At least Canada takes care of her citizens...
Canadians constitute about 0.5% of the world's total population, with an estimated total population of 36,048,521 (Q1 2016). Despite the fact that Canada's population density is considered low, many parts in the south, such as Southern Ontario, have densities higher than several European countries.
Fort McMurray, a city of about 100,000 before the recent fire, was under a mandatory evacuation order, resulting in the evacuation of 80,000-plus residents. According to reports from Canadian sources, the fire destroyed some 2,000 residences in the city's outermost districts and ravaged 10,000 hectares, or about 24,710 acres.
Though their population is just short of a tenth of the population of the U.S., the 36 million-plus citizens of Canada's ten provinces and three territories pay 42% annual income tax, considerably above the average current rate of her neighbor to the south. Even the 1% on average pay less than the average Canadian.
But what kind of government does the northern neighbor get for his buck?
Something over 80,000 people were evacuated in the teeth of a flash forest fire that has turned out to be Canada's largest. Lest one make the mistake of thinking this was the only forest fire, we hasten to add that fires of both expected and suspicious origin flare up often in dry and windy conditions.
My colleague in the north, who lives in British Columbia and travels annually across Canada, east from Vancouver to the opposite coast, informs me that there are "many fires every year, some due to seasonal dry weather conditions" or diminished rainfall, some with causes unknown.
Shaggy-haired Justin Pierre James Trudeau, the some-say hunky 23rd prime minister of Canada, 43-year-old son of former P.M. Pierre, and the leader of the Liberal Party, rescued and fed, housed, and managed the care of these endless myriads of evacuated citizens.
Marshaling all available resources for the emergency, nine air tankers, a dozen helicopters, and 250 firefighters battled the flames. The military was put on alert.
○ ○ ○ ○ ○
* [THE PROBLEM]: Carry on the passage above about Canada and the Fort McMurray fire, starting right after its final sentence.

* [AVAILABLE DATA]:
○ ○ ○ ○ ○
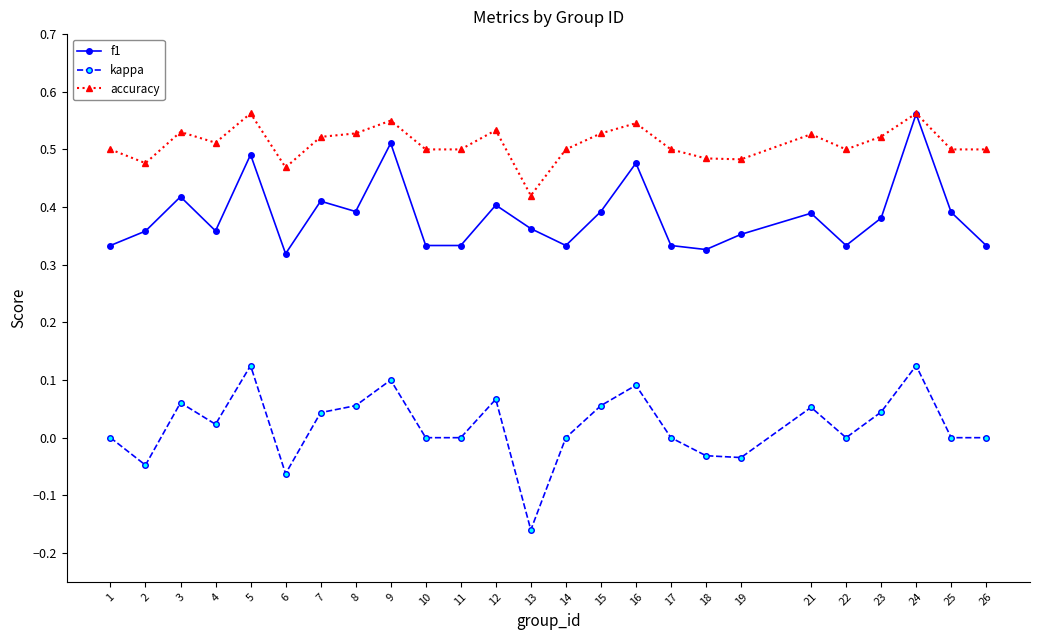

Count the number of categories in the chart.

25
○ ○ ○ ○ ○
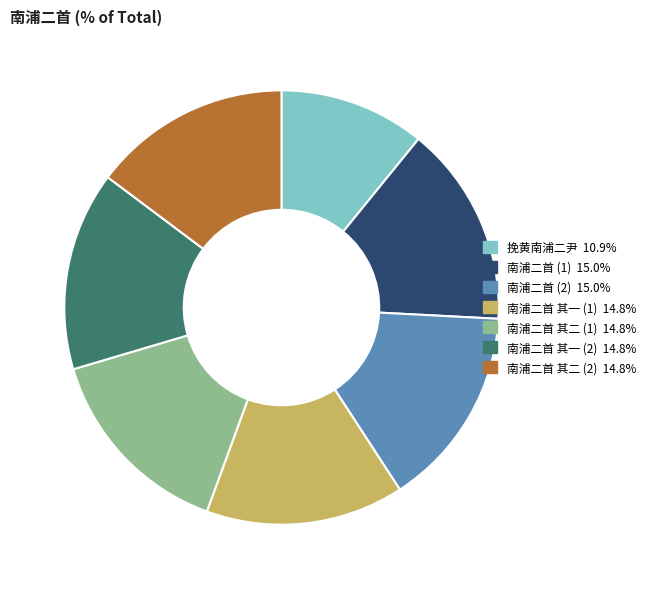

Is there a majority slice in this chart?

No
○ ○ ○ ○ ○
* [ANSWER TO THIS PROBLEM]:
Contrast this with the gushing BP oil leak at the start of the Obama administration, where the company fought ineffectually to cap the oil gusher, and the administration rejected – rejected – the offers of help from the Scandinavian countries most familiar with such problems. Marine biota was poisoned, shorelines were despoiled, and mammals lost generations to the spill.
Whatever the source of this still blazing Wallpurgisnacht in Alberta, B.C., the government has come quickly to the aid of its citizens. Supplies, food, shelter, and temporary housing are being provided. Homes have opened to shelter and care for the traumatized victims, many of whom had time to just escape with their lives and little else.
To date, the fire has burned forest over 500,000 hectares (1,235,527 acres) of land across northern Alberta. The still burning fire stretches 370 miles long.
Homes in the denuded areas where the fire has been finally quelled are already undergoing attempts to be rebuilt.
The point of this exercise in empathy with our ally and neighbor to the north is to compare the U.S. reaction to a parallel circumstance.
Could the U.S. find shelter for 80K of her citizens? (Probably, kaff kaff, but only if they were transgender. Or, now, aliens trespassing our borders and reaping the handsome dividends of illegality under the administration more partial to outsiders than our own citizens.)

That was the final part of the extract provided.